本文抜粋
--

コスメ・デ・トーレスコスメ・デ・トーレス(スペイン語: Cosme de Torres, 1510年 - 1570年10月2日)はフランシスコ・ザビエルと共に戦国時代の日本を訪れたイエズス会宣教師。 カトリック教会の司祭。ザビエルの意志を受けて18年にわたって日本で宣教。彼の目指した「適応主義(インカルチュレーション:宣教師が現地の文化に根ざして生きること)」は当時のヨーロッパ人の限界を超えた思想であり、日本におけるキリスト教布教の成功をもたらした。 人名スペイン語のrr(巻き舌音)の表記の関係で、「コスメ・デ・トルレス」とも書く(キリシタン、対外交渉史関係の文献では慣用的にこの表記例が多い)。また一部文献では「コスモ・デ・トルレス」とも書く。

--

提供資料

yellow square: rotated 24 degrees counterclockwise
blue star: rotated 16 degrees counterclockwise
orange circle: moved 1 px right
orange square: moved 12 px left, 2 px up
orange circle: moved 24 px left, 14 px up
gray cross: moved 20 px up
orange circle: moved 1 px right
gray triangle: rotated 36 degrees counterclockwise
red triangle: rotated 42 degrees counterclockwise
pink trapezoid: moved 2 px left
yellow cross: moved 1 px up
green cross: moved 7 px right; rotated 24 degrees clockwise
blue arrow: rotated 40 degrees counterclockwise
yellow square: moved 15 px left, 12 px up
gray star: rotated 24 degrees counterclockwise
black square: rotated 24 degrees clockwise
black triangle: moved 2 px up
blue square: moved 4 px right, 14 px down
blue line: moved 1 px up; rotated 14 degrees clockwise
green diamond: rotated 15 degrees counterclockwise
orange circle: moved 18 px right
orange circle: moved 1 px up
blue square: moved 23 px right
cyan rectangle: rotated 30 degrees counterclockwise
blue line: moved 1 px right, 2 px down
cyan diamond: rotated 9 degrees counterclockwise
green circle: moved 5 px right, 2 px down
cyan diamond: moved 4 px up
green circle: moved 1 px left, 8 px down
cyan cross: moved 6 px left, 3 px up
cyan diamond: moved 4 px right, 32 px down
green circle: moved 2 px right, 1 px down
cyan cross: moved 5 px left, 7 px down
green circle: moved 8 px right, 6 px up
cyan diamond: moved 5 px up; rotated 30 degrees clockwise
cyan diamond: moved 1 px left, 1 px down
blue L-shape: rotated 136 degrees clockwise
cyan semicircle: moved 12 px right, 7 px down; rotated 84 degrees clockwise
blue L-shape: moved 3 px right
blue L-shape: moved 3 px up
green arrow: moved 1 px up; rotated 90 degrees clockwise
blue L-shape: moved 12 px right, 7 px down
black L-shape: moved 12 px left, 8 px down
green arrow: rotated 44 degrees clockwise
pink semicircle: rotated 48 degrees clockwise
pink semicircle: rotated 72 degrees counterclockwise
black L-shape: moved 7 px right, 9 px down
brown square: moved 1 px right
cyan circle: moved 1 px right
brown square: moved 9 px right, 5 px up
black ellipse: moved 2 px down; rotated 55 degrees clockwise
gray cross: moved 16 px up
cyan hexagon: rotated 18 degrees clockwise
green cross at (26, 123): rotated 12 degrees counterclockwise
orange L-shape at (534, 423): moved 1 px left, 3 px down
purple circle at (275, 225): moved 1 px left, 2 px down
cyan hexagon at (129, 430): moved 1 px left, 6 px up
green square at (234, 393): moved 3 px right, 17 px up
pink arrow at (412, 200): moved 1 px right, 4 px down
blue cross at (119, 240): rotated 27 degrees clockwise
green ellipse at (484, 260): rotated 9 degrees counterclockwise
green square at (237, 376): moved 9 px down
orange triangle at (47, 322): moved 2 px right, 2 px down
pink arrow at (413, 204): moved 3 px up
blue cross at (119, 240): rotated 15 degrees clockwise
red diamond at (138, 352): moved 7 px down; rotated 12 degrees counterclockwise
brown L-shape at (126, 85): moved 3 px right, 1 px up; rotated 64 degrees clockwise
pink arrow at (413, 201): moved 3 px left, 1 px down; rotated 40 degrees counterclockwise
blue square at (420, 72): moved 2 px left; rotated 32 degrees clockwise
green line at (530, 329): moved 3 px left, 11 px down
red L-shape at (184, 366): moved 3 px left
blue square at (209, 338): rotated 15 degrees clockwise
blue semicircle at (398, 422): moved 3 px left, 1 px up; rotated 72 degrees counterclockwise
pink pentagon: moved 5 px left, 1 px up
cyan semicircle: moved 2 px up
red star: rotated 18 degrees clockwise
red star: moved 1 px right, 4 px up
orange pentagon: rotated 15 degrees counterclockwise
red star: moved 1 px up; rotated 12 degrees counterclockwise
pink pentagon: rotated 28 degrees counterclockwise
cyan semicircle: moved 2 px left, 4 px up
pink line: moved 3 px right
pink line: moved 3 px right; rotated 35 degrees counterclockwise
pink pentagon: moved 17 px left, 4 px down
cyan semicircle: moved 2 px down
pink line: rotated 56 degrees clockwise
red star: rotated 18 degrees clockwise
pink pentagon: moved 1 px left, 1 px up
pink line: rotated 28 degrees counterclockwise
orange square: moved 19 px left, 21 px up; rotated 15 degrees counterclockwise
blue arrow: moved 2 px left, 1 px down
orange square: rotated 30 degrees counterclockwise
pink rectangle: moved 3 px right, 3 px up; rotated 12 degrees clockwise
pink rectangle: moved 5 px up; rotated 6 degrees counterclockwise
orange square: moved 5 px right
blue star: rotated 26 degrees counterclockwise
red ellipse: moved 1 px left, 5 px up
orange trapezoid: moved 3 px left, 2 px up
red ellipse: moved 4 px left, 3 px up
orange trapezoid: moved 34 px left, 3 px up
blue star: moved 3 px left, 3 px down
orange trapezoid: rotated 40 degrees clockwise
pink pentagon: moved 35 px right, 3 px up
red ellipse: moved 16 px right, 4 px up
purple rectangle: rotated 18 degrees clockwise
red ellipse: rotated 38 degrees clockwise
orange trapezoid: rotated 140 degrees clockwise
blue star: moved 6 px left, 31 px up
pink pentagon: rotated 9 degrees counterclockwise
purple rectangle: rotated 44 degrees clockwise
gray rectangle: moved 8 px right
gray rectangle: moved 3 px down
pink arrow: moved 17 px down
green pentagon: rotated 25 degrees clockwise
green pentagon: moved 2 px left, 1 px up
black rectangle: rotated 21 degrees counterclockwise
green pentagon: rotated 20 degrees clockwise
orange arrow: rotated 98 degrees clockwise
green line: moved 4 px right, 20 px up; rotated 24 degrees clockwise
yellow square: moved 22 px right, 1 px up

--

練習問題
a. コスメ・デ・トーレスの抜粋を、一字も変えずに全文書き写すこと。
b. 記録の冒頭から「yellow square: moved 15 px left, 12 px up」を含む行までを、「orange circle」を「purple circle」に置き換えて更新してください。それ以外は変えず、その範囲だけを示すこと。

解答
a.
コスメ・デ・トーレスコスメ・デ・トーレス(スペイン語: Cosme de Torres, 1510年 - 1570年10月2日)はフランシスコ・ザビエルと共に戦国時代の日本を訪れたイエズス会宣教師。 カトリック教会の司祭。ザビエルの意志を受けて18年にわたって日本で宣教。彼の目指した「適応主義(インカルチュレーション:宣教師が現地の文化に根ざして生きること)」は当時のヨーロッパ人の限界を超えた思想であり、日本におけるキリスト教布教の成功をもたらした。 人名スペイン語のrr(巻き舌音)の表記の関係で、「コスメ・デ・トルレス」とも書く(キリシタン、対外交渉史関係の文献では慣用的にこの表記例が多い)。また一部文献では「コスモ・デ・トルレス」とも書く。

b.
yellow square: rotated 24 degrees counterclockwise
blue star: rotated 16 degrees counterclockwise
purple circle: moved 1 px right
orange square: moved 12 px left, 2 px up
purple circle: moved 24 px left, 14 px up
gray cross: moved 20 px up
purple circle: moved 1 px right
gray triangle: rotated 36 degrees counterclockwise
red triangle: rotated 42 degrees counterclockwise
pink trapezoid: moved 2 px left
yellow cross: moved 1 px up
green cross: moved 7 px right; rotated 24 degrees clockwise
blue arrow: rotated 40 degrees counterclockwise
yellow square: moved 15 px left, 12 px up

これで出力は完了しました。